#### [Exercise description]
For the material that follows, tally the lines holding "wire" and give the total alone.

★ ★ ★

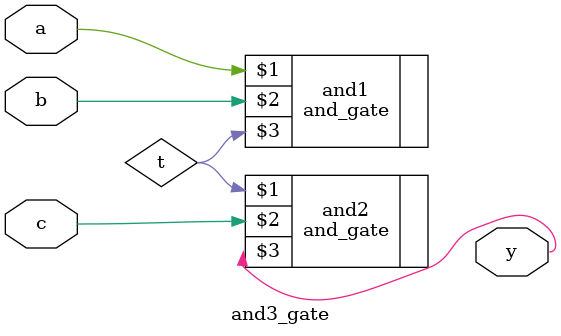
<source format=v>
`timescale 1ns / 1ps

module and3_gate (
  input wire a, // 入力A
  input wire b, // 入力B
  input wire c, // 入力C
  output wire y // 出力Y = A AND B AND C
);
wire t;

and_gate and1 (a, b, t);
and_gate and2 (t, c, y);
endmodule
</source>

★ ★ ★

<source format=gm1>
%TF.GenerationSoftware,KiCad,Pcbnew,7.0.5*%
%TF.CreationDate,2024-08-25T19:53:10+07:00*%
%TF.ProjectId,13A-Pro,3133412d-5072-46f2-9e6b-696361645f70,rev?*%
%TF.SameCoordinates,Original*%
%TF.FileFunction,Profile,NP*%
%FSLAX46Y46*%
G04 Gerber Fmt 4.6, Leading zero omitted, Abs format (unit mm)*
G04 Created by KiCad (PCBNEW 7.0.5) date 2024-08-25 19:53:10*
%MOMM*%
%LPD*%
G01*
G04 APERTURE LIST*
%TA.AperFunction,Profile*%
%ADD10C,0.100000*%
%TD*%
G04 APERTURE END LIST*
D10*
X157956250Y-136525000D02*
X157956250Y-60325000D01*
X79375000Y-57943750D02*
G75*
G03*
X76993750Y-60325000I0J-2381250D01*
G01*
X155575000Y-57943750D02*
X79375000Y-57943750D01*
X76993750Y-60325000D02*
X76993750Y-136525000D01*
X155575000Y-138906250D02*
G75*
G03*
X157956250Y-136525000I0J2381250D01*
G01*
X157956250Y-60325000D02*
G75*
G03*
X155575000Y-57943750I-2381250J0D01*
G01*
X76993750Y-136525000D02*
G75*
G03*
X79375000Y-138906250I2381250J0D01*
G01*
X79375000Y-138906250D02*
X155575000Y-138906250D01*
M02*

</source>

★ ★ ★

#### [Response for this exercise]
5